The present invention is directed to a catalytic process in which ... ethanol is directly and selectively produced in a homogeneous process, and to the catalyst compositions used in such process.
In the process of this invention ethanol is obtained as the major product directly from synthesis gas under mild conditions using a homogeneous ruthenium catalyst. Methanol, propanol, ethylene glycol and methane are the significant by-products, all of which can be separated and recovered, or recycled, if desired.

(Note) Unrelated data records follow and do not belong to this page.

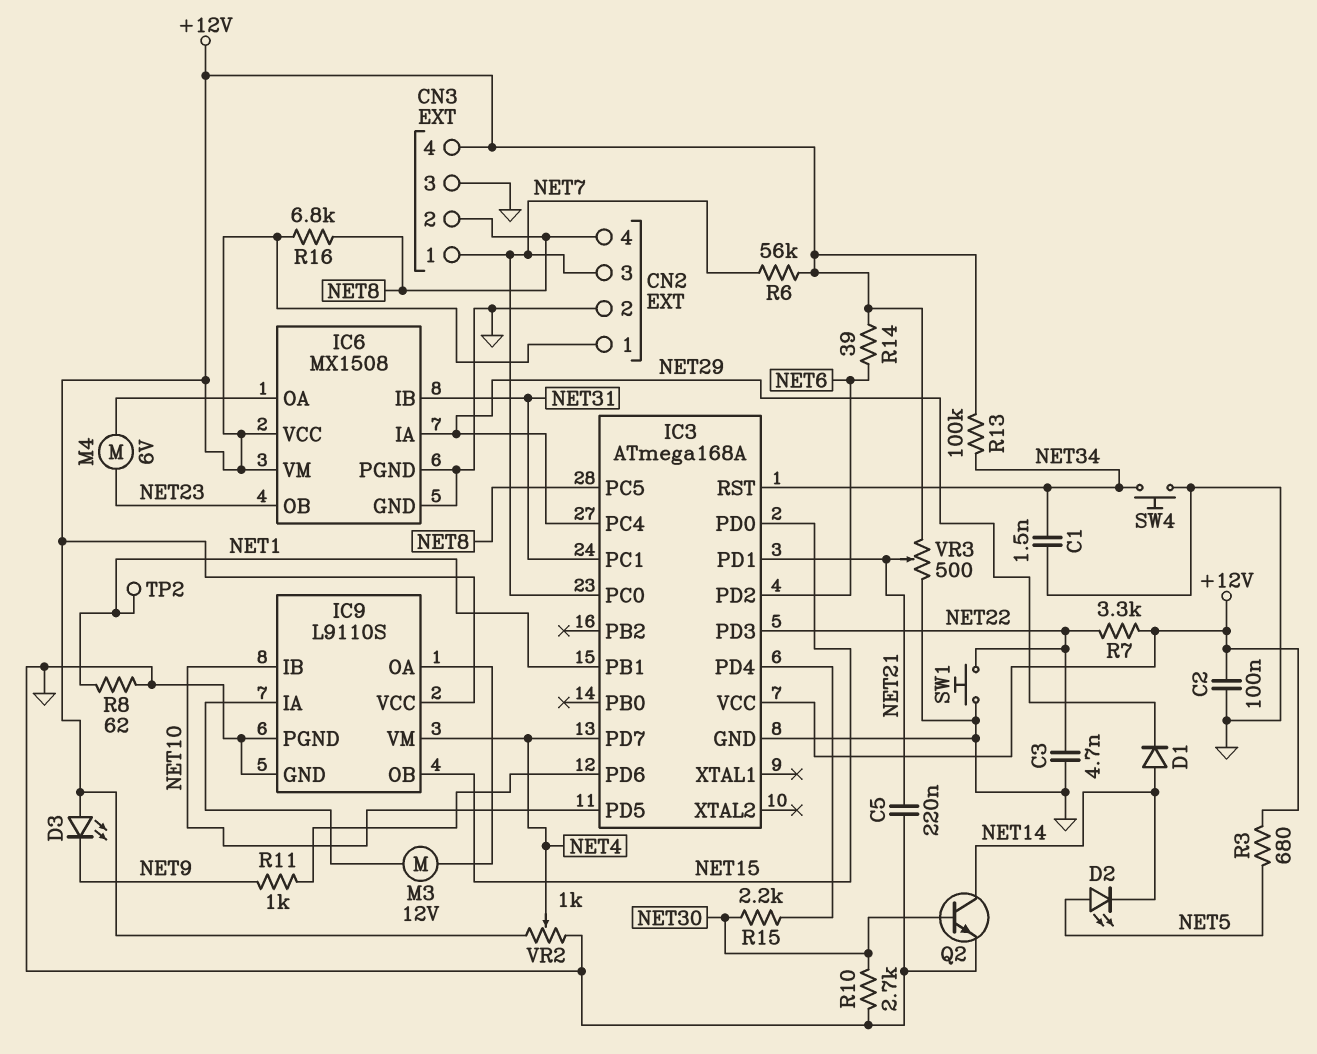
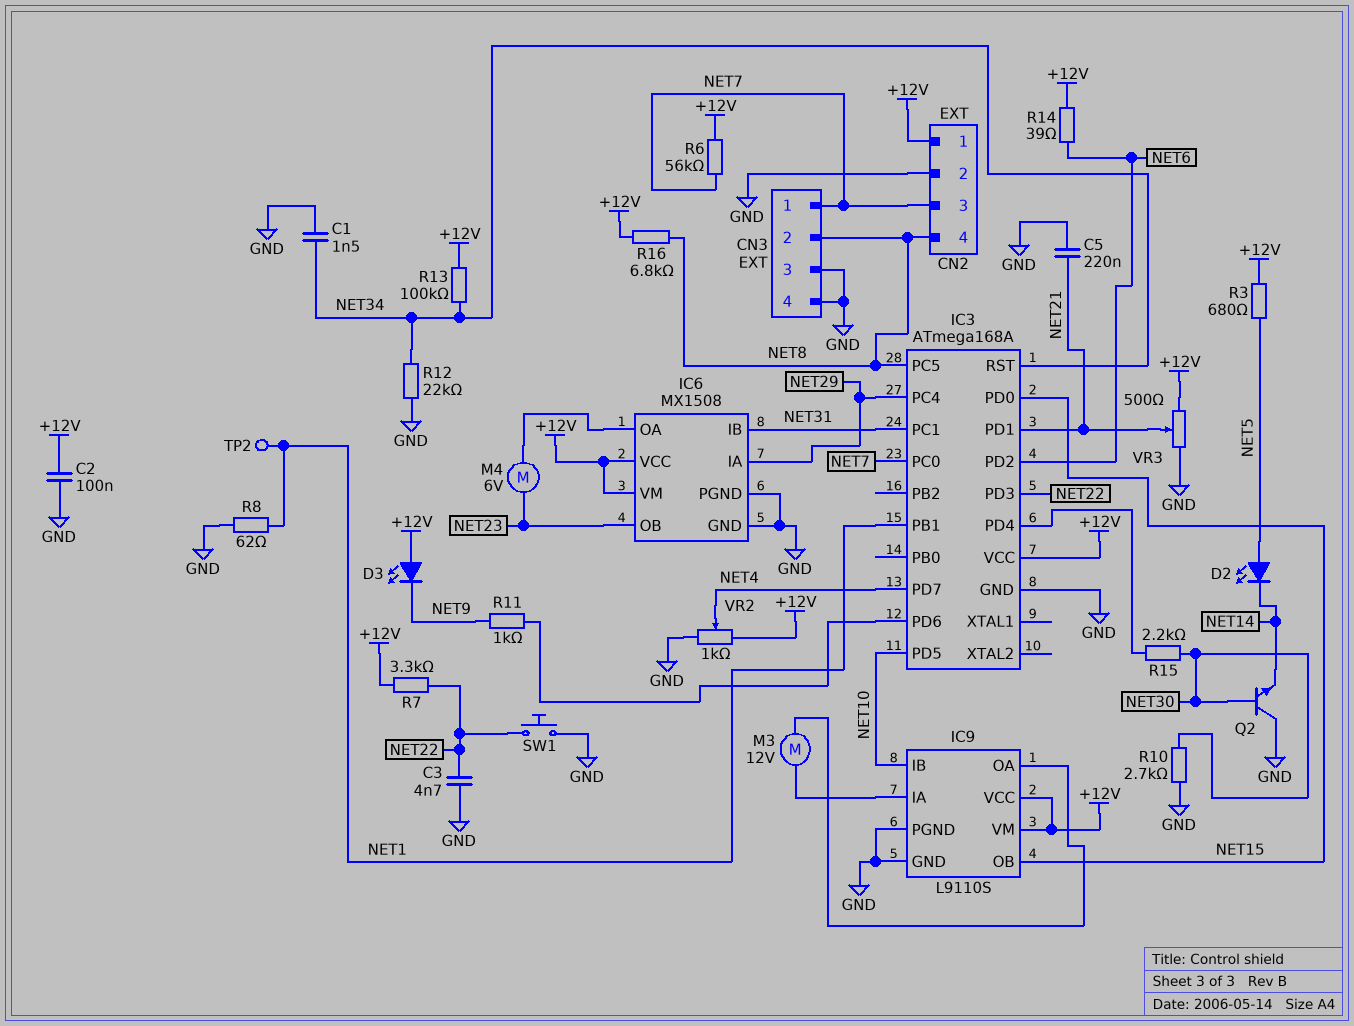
CN3 pin 4: +12V -> GND
D1: diode (A NET14, K NET29) -> none
IC9 pin VM: NET4 -> +12V
Q2: NPN (B NET30, C NET14, E GND) -> NPN (B NET30, C GND, E NET14)
R12: none -> 22k (GND, NET34)
SW4: button (GND, NET34) -> none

The invention is advantageous when compared to other known processes when the intent is to produce a mixture of compounds, e.g. alkanols, for fuel use in that it is a one-step, homogeneous, direct process from synthesis gas to yield a mixture high in alcohols that can be used with a minimum of purification. Thus the use of this invention for the manufacture of compositions useful as fuels is of significant importance in today's economy."
-------------------
And, it seems more than likely, does it not, that such a "synthesis gas" - - - which Union Carbide demonstrates herein can be used to "manufacture ... compositions useful as fuels", which fuels are "of significant importance in today's economy", with "today" being very nearly thirty years ago, and which "synthesis gas" Union Carbide specifies, as in our above reference to "US Patent 3,988,237 - Integrated Coal Hydrocarbonization and Gasification of Char", "may be derived by the combustion of ... coal" - - - would have an even greater, far greater, "importance", today, with all that's happened since, and, especially, in West Virginia, where the technology was invented, in the very heart of US Coal Country?